Ontologie. Comme Proust longtemps s'est couché de bonne heure, longtemps, j'ai réduit l'ontologie à la question première du matérialisme contre l'idéalisme: la matière est (y compris les cerveaux et leurs produits), le reste n'est pas. Je comprenais mal comment les anciens pouvaient faire une science de l'être si la question se réduit à être ou ne pas être. Une chose est, ou bien elle n'est pas. Qu'y aurait-il de plus à en dire? Or on doit penser des degrés dans l'être.

Le monde n'est fait que de particulier. Il est un, contingent. (Issu du big bang, on ne voit pas jusque maintenant pourquoi il n'aurait pas pu être un peu différent. En particulier, on n'arrive pas à déduire les constantes d'une nécessité.) Il est formé d'espace-temps et de matière/énergie.

Les particules élémentaires ont une identité douteuse. (Elles sont nombreuses mais indiscernables.) Cependant il existe des concrétions maroscopiques raisonnablement stables et identifiables, des édifices de particules (même si ces particules y entrent et sortent, πάντα ῥει comme dans le fleuve d'Héraclite) que l'on peut à bon droit considérer comme des choses, comme le soleil, la Senne (rivière qui coule (?) à Bruxelles), ma table de travail ou moi-même.

Les hommes (et dans une certaine mesure aussi les autres animaux supérieurs) ont un système nerveux capable de reconnaître des ressemblances de famille entre certaines choses.

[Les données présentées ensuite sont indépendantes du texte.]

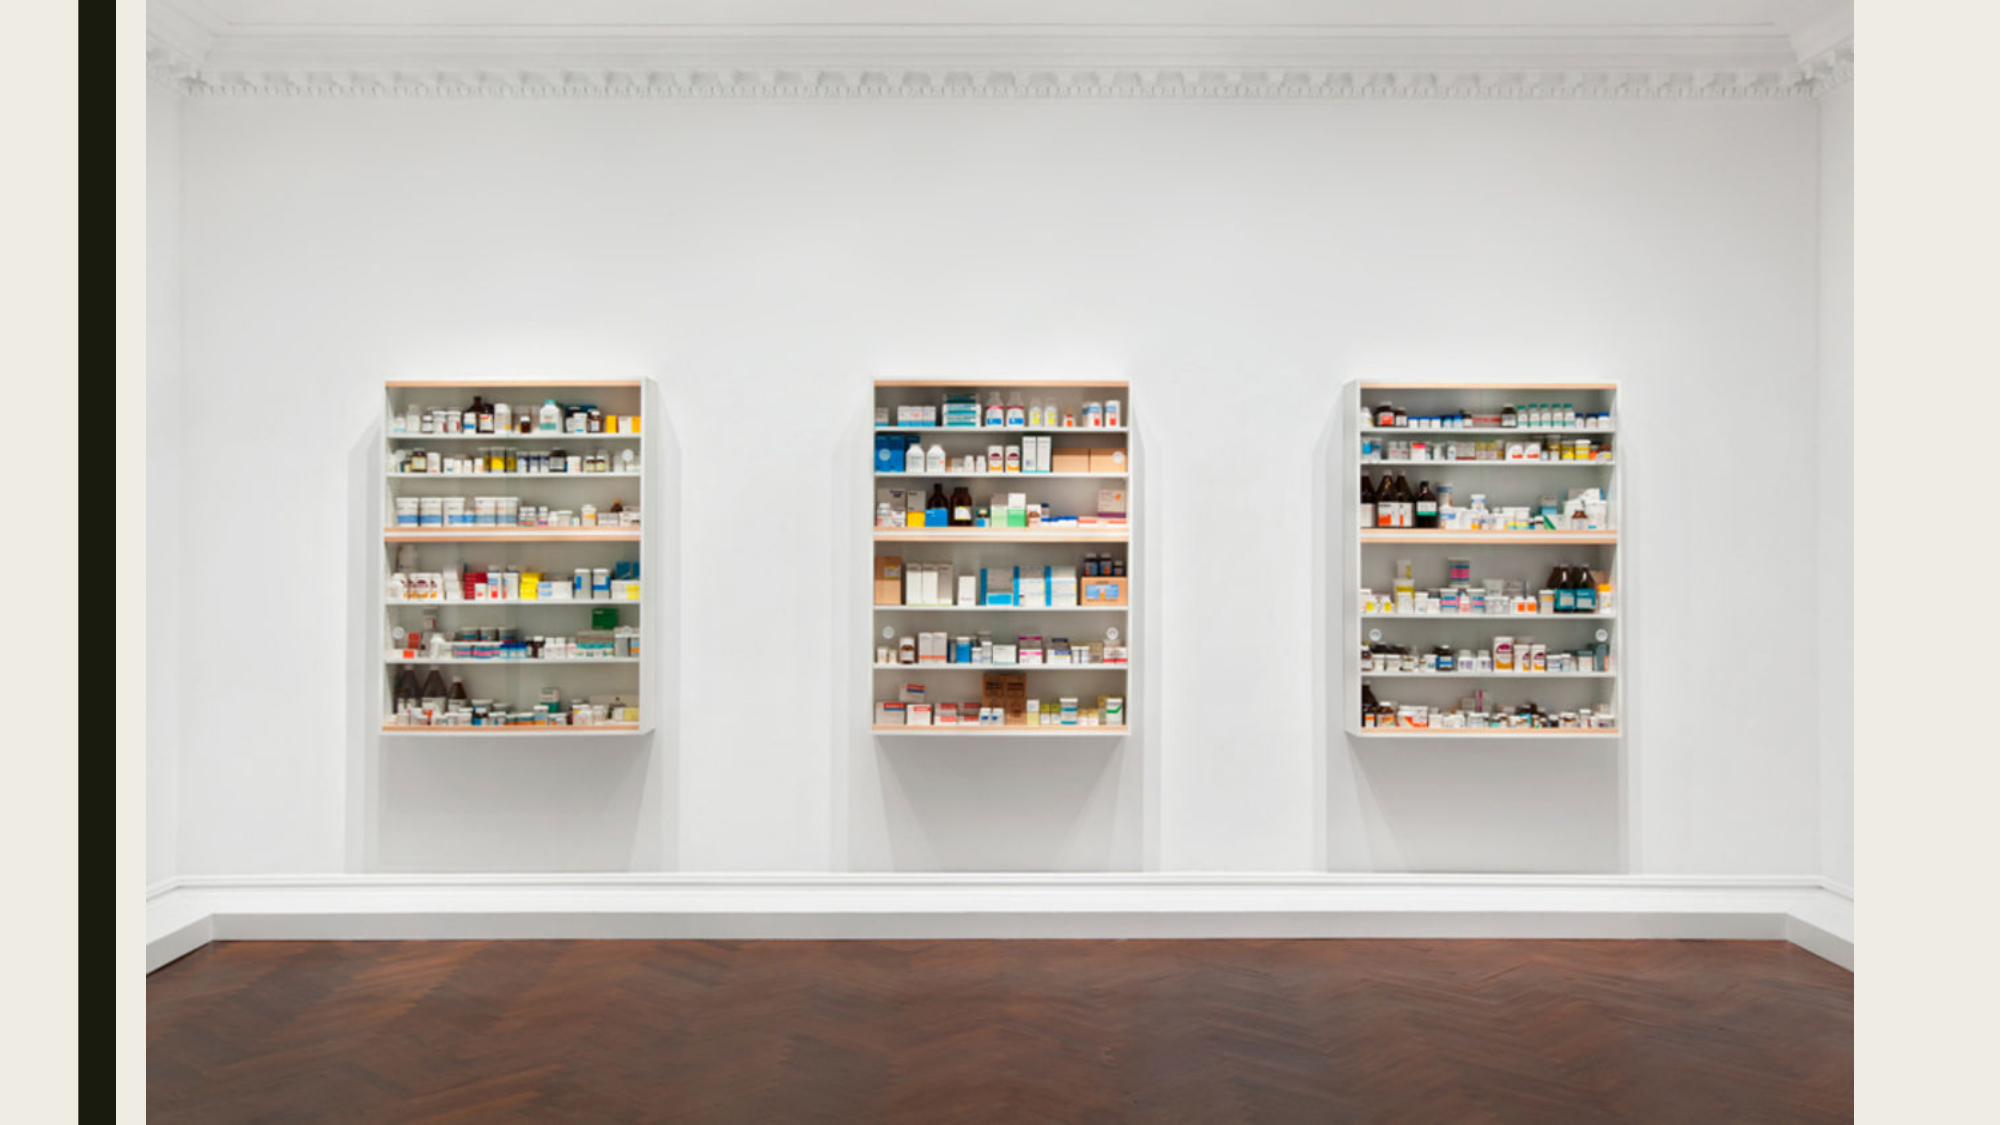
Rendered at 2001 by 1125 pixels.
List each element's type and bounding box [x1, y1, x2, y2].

Les hommes ayant un commun une certaine langue ont aussi un mot pour dire cette famille, comme "pomme". Les singes peuvent reconnaître une pomme en tant que pomme; les hommes aussi et ils peuvent en outre l'appeler "pomme". On peut considérer cela comme un niveau de base du concept, comme un concept élémentaire.

Un niveau supérieur du concept est celui où l'entendement essaie de rendre compte du concept par une série de déterminations, comme la définition du dictionnaire.

À ce propos se pose un problème ontologique: est que, au delà des pommes particulières, "la pomme" existe, soit comme concept élémentaire, soit comme concept de l'entendement. Les nominalistes diront: il n'existe que des pommes particulières. "La pomme" en général n'est qu'un mot qui nous sert à parler des pommes particulières. Cependant la ressemblance de famille qui est à la base du concept de pomme n'est pas une invention de notre esprit, c'est un fait que les systèmes nerveux d'autres animaux peuvent reconnaître. On pourrait donc dire que le concept de pomme existe, non pas comme une chose comme les pommes, mais dans la mesure où il se base sur la réalité de la ressemblance de famille. Nous sentons bien que non seulement les pommes, mais aussi le concept de pomme a plus d'existence que celui de licorne.

Vrac

Engels sur la relation entre monarchie et bourgoisie

… la puissante époque que nous autres Allemands nommons la Réforme d’après le malheur national qui est venu nous frapper en ce temps, que les Français nomment la Renaissance et les Italiens Cinquecento, bien qu’aucun de ces termes n’en donne complètement l’idée. C’est l’époque qui commence avec la deuxième moitié du XVe siècle. La royauté, s’appuyant sur les bourgeois des villes, a brisé la puissance de la noblesse féodale et créé les grandes monarchies, fondées essentiellement sur la nationalité, dans le cadre desquelles se sont développées les nations européennes modernes et la société bourgeoise moderne ; … (Engels, Dialectique de la nature, Introduction).

Lénine sur la prise de parti (parti-pris, esprit de parti, partialité) en philosophie (Prinzip der Parteilichkeit)

Le matérialisme suppose en quelque sorte l'esprit de parti ; il nous oblige, dans toute appréciation d'un événement, à nous en tenir ouvertement et sans équivoque au point de vue d'un groupe social déterminé. (« Le contenu économique du populisme », Œuvres, t. 1, p. 433.)

L'indépendance à l'égard de tout parti n'est, en philosophie, que servilité misérablement camouflée à l'égard de l'idéalisme et du fidéisme. (Matérialisme et empiriocritiscisme, Œuvres, t. 14, p. 370.)

Il est impossible […] de ne pas discerner derrière la scolastique gnoséologique de l'empiriocritiscisme, la lutte des partis en philosophie, lutte qui traduit en dernière analyse les tendances et l'idéologie des classes ennemies de la société contemporaine. La philosophie moderne est tout aussi imprégnée de l'esprit de parti que celle d'il y a deux mille ans. Quelles que soient les nouvelle étiquettes ou la médiocre impartialité dont usent les pédants et les charlatans pour dissimuler le fond de la question, le matérialisme et l'idéalisme sont bien des partis aux prises. (Matérialisme et empiriocritiscisme, Œuvres, t. 14, p. 372.)